A worked example: a UK freelancer invoices a US client $3,000.

  • Via PayPal with auto-conversion: ~3.49% fee + ~3.5% FX spread ≈ £180+ lost.
  • Via Wise: client pays into your USD details (free/cheap for them); you convert $3,000 to GBP for roughly 0.5% ≈ £12.

That's not a rounding error. For anyone with regular overseas clients, a multi-currency account is close to essential. More on the mechanics in how to invoice international clients.

Best for: any freelancer billing in a currency different from their bank's.

Direct debit: for retainers you don't want to chase

Direct debit (a "pull" payment — Bacs in the UK, ACH debit in the US, PreAuthorized Debit in Canada, BECS in Australia) lets you collect an agreed amount from a client's account on a schedule, with their authorization. Tools like GoCardless specialize in this and charge low percentage fees, often under 1% with a cap, far cheaper than cards for the same recurring billing.

The win is collection rate. Once a mandate is set up, you initiate the payment rather than waiting for the client. For ongoing retainers this can dramatically cut late payments. The downsides: setup requires the client to authorize a mandate (a small upfront hurdle), and clearing takes a few business days, so it's not for one-off rush jobs.

Best for: monthly retainers, subscriptions, and any predictable recurring fee.

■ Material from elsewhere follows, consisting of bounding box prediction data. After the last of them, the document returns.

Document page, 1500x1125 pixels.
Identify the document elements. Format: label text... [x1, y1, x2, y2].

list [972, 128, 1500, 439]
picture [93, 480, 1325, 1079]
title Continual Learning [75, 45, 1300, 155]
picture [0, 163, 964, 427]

How to choose: a quick decision guide

  • Domestic client, large invoice, reliable payer → bank transfer / ACH. Keep the fees at zero.
  • Client you suspect will stall → card link. Removing friction beats saving 3%.
  • Overseas client → Wise or another multi-currency account with local receiving details.
  • Monthly retainer → direct debit, or a stored card on auto-charge.
  • Tiny one-off or a client who only uses it → PayPal, eyes open on fees.

You don't have to pick one. The strongest setup is to offer two and let the client choose — a bank transfer option for those who'll use it, plus a card or PayPal link for the convenience-driven. List both clearly on the invoice. (For the mechanics of laying this out, see how to invoice as a freelancer and how to send an invoice.)

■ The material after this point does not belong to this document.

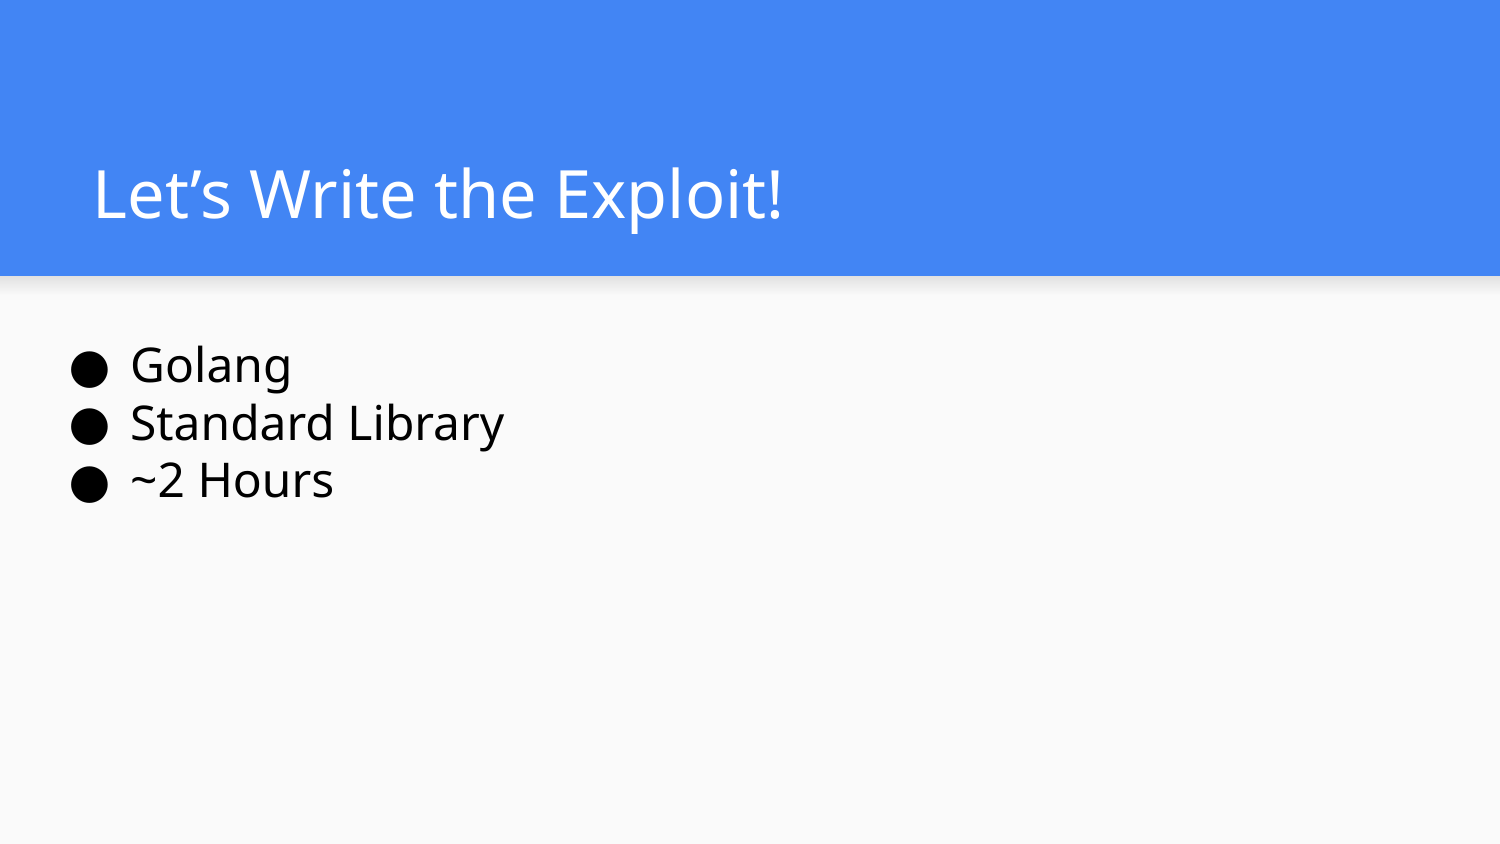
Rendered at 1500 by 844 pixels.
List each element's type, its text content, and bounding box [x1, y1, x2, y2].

title Let’s Write the Exploit! [77, 121, 1427, 248]
text_box Golang Standard Library ~2 Hours [40, 319, 1447, 523]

A few habits that protect the money once you've chosen:

Frequently asked questions

Can I pass card or PayPal fees on to the client?

Sometimes. Surcharging is allowed in many places but restricted or banned in others, and card networks impose their own rules and caps. A cleaner approach is to build a small buffer into your rate, or offer a discount for bank transfer rather than adding a visible surcharge. Confirm what's permitted in your jurisdiction.

What's the cheapest way to get paid internationally?

A multi-currency account like Wise that gives you local receiving details in the client's country is usually cheapest, because the client pays domestically and you convert at the mid-market rate plus a small transparent fee. It typically beats PayPal's conversion spread and a bank's wire markup by a wide margin.

Do I owe tax on money received through PayPal or Stripe?

Yes — income is income regardless of how it arrives. Payment processors in several countries now report freelancer earnings to tax authorities above certain thresholds, but your obligation to declare doesn't depend on whether they report. Keep records of every payout and the fees deducted. Rules vary by jurisdiction; confirm with your tax authority or an accountant.

Should I offer more than one payment method?

Usually yes. Offering a free bank transfer alongside a card or PayPal link covers both the cost-conscious and the convenience-driven client, and removing friction tends to get invoices paid faster. Just make each option and its reference details unambiguous so payments are easy to match.

Are instant payouts worth the extra fee?

Rarely, unless cash flow is genuinely tight. Many processors offer instant payout for around 1–1.5% of the amount. For a $2,000 invoice that's $20–30 to save a day or two — fine in an emergency, wasteful as a habit. Standard 2-day payouts are free with most providers.